## [本文]
------------------------------------------------

安心して医者にかかれるかどうか――。国民にとって大きな関心事だ。どこに目を向けていけばいいのだろう。
年末の予算編成に向けて、診療報酬の改定が決着した。医師による治療や薬の代金である。保険料と税、そして患者の窓口負担で賄われる。
全体では0・1%の微増だった。ただし、消費増税に伴うコスト増分の1・36%を除けば、実質的にマイナスとなる。
2年に一度の改定には、「政治的なメンツ」がかかる。
医療機関の収益に直結するため、日本医師会は引き上げを働きかけ、自民党は「民主党政権は増やした。我々が負けるわけにいかない」と主張した。
一方、税や保険料の負担を減らしたい財務省や経営者団体、労働組合は引き下げを望み、首相官邸も負担増が経済に与える影響を心配した。
高齢化や技術の進歩により医療費は年3%ほど自然に増えており、すでに約40兆円になる。借金だらけの日本で、診療報酬を大きく引き上げるのはもう難しい。さりとて大きく削れば医療現場は混乱する。
結局、わずかなプラスマイナスにならざるをえない。そこから医療の先行きを占うのは、現実に合わなくなっている。
むしろ、来年度予算案で注目されるのは、診療報酬とは別のルートで医療へお金を流す仕組みがつくられる点である。

------------------------------------------------

## [課題と練習]
1) 本文によると、今回の診療報酬の改定は全体で何%の増減だったか。
2) 診療報酬の改定を論じた本文を、最後の文の後から書き進めなさい。

## [資料データ]
------------------------------------------------

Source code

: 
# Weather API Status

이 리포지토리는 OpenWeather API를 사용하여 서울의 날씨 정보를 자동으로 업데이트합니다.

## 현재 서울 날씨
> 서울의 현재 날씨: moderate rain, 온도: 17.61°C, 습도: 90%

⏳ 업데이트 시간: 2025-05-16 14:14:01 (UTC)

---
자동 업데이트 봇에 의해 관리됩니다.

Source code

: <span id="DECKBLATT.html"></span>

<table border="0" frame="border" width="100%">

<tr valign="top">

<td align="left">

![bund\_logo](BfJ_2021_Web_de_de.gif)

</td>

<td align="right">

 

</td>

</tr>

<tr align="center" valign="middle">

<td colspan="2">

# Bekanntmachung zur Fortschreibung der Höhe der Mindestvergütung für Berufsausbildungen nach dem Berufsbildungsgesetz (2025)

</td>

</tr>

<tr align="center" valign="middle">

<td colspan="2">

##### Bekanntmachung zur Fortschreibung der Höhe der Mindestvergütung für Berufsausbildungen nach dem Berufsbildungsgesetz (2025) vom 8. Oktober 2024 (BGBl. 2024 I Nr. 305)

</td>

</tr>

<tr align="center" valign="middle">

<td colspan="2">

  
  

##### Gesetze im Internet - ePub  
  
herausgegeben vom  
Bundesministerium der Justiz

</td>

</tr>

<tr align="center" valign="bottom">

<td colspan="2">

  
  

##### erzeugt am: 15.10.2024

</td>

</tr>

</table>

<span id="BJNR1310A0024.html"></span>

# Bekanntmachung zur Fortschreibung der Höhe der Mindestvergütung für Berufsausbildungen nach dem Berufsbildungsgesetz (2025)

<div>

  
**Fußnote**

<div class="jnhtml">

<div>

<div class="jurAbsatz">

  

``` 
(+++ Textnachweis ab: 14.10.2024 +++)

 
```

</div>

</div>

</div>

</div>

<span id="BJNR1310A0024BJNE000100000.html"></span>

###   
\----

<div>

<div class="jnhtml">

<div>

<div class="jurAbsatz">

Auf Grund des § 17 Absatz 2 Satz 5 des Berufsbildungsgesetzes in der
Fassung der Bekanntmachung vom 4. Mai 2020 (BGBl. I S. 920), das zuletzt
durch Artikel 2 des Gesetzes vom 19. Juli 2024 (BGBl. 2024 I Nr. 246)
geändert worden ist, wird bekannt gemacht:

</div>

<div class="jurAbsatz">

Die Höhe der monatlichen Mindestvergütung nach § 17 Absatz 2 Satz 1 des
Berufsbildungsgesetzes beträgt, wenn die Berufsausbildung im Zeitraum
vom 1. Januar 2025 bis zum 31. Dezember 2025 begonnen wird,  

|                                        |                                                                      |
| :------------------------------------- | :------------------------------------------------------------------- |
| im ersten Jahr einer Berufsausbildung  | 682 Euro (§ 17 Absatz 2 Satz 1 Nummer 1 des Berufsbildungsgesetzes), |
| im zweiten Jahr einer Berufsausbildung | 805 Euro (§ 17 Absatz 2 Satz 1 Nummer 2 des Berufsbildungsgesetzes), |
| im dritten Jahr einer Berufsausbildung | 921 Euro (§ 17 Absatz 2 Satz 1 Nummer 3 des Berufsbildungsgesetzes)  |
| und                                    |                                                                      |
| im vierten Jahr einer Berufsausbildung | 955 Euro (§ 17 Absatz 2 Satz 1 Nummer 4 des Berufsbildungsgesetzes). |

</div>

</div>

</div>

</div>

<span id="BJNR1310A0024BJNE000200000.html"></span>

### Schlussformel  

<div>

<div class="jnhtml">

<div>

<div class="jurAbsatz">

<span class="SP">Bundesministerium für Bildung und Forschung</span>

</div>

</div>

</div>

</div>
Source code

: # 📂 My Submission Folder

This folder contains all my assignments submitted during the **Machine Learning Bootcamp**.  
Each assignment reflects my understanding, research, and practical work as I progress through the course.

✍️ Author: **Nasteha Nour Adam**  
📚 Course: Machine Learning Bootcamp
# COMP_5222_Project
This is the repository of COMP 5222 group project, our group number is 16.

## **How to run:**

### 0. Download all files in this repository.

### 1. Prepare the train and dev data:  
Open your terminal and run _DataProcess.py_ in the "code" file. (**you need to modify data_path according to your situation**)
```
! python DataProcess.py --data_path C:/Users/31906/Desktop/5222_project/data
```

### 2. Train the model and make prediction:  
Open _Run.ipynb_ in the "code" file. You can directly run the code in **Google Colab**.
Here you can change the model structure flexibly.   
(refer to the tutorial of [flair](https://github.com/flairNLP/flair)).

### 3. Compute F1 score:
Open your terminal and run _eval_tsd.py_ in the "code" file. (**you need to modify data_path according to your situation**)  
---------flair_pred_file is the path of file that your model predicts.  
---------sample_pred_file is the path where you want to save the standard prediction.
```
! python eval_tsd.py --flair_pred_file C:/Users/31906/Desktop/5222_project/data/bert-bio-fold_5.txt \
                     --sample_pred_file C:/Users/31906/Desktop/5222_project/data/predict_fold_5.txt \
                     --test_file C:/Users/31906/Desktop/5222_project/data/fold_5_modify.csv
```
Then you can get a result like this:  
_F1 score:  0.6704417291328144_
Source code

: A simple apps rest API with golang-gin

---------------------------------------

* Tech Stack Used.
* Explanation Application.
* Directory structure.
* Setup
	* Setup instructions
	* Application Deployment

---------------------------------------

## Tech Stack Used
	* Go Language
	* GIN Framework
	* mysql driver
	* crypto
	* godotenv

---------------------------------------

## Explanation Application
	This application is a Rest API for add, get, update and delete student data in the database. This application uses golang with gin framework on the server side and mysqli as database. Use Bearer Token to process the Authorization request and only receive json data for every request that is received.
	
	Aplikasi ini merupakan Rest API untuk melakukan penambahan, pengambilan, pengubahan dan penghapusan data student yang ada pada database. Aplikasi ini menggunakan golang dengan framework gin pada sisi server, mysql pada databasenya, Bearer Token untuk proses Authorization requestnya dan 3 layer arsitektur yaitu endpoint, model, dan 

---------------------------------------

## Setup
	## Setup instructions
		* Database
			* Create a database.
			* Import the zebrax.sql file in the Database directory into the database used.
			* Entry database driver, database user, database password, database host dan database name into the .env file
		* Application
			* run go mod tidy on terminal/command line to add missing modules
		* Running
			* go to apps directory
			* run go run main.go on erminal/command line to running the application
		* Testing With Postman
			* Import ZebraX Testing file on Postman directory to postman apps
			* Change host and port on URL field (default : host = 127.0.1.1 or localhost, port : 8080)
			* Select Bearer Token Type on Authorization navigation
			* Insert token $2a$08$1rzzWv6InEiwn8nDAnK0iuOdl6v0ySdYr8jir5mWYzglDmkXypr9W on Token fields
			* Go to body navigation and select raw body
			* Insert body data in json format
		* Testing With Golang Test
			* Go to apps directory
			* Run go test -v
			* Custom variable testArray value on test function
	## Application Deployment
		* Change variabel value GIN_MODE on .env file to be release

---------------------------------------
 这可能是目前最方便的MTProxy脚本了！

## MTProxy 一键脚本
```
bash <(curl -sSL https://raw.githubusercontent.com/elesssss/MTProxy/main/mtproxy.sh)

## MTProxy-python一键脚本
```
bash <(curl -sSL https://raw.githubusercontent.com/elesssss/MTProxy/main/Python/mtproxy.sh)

------------------------------------------------

## [解答例]
1) 全体で0・1%の微増だった。

2)
それは、各都道府県単位で医療体制を整える基金を設けることだ。来年度は約900億円を投じる。今回の診療報酬の引き上げ額は約400億円だから、額としても大きい。
今年8月に報告書をまとめた社会保障国民会議が、発想の転換点となっている。
会議であぶり出されたのは、日本が病院完結型の「治し、救う」医療に偏り、高齢化社会に必要な地域完結型の「癒やし、支える」医療が不足している実態である。
地域医療のニーズは、それぞれの人口構成によって違う。それに対応した「ご当地医療」をつくるには、全国一律の診療報酬だけでは限界がある。
だからこそ基金を設け、病院機能の集約や転換、連携に必要な費用を直接、補助金として出すことになった。
むだ遣いや陳情合戦を招く恐れもあるが、うまく使えば地域医療を充実できる。自治体や医療機関のやる気次第であり、住民の協力や監視も必要だ。
改革が実現すれば、永田町のメンツ争いに一喜一憂するよりは、ずっと生産的である。